[Exercise directions]
Let your answer be the line containing "360 239 5369.1" and every line below it to the end of the records, copied exactly.

[Supplied data]
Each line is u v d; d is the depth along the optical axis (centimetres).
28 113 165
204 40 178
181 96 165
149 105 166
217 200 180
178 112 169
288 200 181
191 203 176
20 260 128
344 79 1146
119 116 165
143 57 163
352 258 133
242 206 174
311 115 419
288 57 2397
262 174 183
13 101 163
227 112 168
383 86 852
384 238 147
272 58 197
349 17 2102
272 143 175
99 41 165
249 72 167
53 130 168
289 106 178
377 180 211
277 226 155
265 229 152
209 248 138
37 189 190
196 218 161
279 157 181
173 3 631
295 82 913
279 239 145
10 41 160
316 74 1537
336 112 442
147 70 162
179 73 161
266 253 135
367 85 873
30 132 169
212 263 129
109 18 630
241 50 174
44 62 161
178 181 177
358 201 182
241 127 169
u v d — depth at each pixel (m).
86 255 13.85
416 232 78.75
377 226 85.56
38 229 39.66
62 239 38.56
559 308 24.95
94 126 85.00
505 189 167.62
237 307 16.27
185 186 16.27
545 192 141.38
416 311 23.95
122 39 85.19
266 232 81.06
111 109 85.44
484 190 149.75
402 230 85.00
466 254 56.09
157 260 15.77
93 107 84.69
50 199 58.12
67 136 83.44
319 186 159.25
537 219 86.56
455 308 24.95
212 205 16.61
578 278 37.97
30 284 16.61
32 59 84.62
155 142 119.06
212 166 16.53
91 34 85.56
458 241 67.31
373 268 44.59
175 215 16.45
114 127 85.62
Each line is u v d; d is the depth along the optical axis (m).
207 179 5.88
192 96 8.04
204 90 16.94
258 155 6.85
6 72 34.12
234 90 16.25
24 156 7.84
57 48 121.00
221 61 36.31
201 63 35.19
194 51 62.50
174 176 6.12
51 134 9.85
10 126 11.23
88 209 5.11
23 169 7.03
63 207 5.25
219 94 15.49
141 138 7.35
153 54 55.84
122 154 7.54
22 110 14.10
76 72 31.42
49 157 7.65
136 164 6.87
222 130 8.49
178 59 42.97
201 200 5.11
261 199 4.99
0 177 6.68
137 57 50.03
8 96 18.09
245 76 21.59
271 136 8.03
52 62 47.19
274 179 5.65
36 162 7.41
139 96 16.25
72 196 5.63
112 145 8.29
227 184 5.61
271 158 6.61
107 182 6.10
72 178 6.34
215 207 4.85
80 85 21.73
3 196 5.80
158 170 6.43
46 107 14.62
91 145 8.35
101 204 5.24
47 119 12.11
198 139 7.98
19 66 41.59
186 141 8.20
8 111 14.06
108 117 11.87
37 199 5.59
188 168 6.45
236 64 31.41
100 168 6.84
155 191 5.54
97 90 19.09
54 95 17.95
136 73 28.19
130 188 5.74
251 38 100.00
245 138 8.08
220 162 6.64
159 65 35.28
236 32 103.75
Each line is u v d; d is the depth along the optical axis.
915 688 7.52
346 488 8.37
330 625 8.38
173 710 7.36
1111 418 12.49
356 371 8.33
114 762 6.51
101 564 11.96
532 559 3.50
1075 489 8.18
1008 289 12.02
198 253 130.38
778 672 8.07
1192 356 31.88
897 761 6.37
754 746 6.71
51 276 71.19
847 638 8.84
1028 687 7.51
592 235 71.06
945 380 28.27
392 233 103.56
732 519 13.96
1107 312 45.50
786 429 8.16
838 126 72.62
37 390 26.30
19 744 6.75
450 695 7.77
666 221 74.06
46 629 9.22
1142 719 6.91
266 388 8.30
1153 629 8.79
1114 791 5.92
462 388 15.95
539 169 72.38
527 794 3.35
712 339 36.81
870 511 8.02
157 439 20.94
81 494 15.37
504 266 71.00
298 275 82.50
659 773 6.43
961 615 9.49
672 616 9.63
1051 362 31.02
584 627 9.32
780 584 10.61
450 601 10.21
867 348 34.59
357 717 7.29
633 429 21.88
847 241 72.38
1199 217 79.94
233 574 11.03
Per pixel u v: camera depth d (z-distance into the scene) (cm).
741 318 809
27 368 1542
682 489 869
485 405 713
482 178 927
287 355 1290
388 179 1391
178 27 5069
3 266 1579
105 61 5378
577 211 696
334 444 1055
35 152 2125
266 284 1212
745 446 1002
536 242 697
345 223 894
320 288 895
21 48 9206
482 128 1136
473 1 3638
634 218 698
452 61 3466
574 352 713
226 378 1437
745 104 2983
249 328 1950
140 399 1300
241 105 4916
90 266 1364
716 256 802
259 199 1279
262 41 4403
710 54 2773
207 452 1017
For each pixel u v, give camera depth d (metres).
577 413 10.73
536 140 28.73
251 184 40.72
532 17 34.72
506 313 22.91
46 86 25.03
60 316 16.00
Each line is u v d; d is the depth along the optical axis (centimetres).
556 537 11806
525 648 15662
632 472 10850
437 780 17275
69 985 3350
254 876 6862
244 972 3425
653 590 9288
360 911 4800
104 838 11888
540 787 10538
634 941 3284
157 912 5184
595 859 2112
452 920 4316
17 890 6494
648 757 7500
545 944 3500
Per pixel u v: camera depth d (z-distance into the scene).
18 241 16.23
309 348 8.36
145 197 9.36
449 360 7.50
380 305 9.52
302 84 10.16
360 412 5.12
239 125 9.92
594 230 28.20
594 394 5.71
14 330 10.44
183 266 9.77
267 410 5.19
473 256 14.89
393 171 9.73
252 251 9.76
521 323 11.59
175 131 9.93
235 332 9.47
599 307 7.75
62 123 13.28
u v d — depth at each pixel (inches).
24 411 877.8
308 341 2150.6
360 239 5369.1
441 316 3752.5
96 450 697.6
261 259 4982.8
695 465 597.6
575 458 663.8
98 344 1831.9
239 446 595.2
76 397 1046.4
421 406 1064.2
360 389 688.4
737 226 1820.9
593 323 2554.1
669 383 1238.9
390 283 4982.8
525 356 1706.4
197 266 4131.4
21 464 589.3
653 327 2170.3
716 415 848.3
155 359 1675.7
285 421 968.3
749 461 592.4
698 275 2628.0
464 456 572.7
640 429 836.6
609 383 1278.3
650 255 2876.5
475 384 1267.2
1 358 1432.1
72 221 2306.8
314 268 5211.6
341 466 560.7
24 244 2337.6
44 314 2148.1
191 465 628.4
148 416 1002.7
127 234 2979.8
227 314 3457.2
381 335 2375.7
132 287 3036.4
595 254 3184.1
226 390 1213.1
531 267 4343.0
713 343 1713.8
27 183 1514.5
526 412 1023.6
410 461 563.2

[Written reply]
360 239 5369.1
441 316 3752.5
96 450 697.6
261 259 4982.8
695 465 597.6
575 458 663.8
98 344 1831.9
239 446 595.2
76 397 1046.4
421 406 1064.2
360 389 688.4
737 226 1820.9
593 323 2554.1
669 383 1238.9
390 283 4982.8
525 356 1706.4
197 266 4131.4
21 464 589.3
653 327 2170.3
716 415 848.3
155 359 1675.7
285 421 968.3
749 461 592.4
698 275 2628.0
464 456 572.7
640 429 836.6
609 383 1278.3
650 255 2876.5
475 384 1267.2
1 358 1432.1
72 221 2306.8
314 268 5211.6
341 466 560.7
24 244 2337.6
44 314 2148.1
191 465 628.4
148 416 1002.7
127 234 2979.8
227 314 3457.2
381 335 2375.7
132 287 3036.4
595 254 3184.1
226 390 1213.1
531 267 4343.0
713 343 1713.8
27 183 1514.5
526 412 1023.6
410 461 563.2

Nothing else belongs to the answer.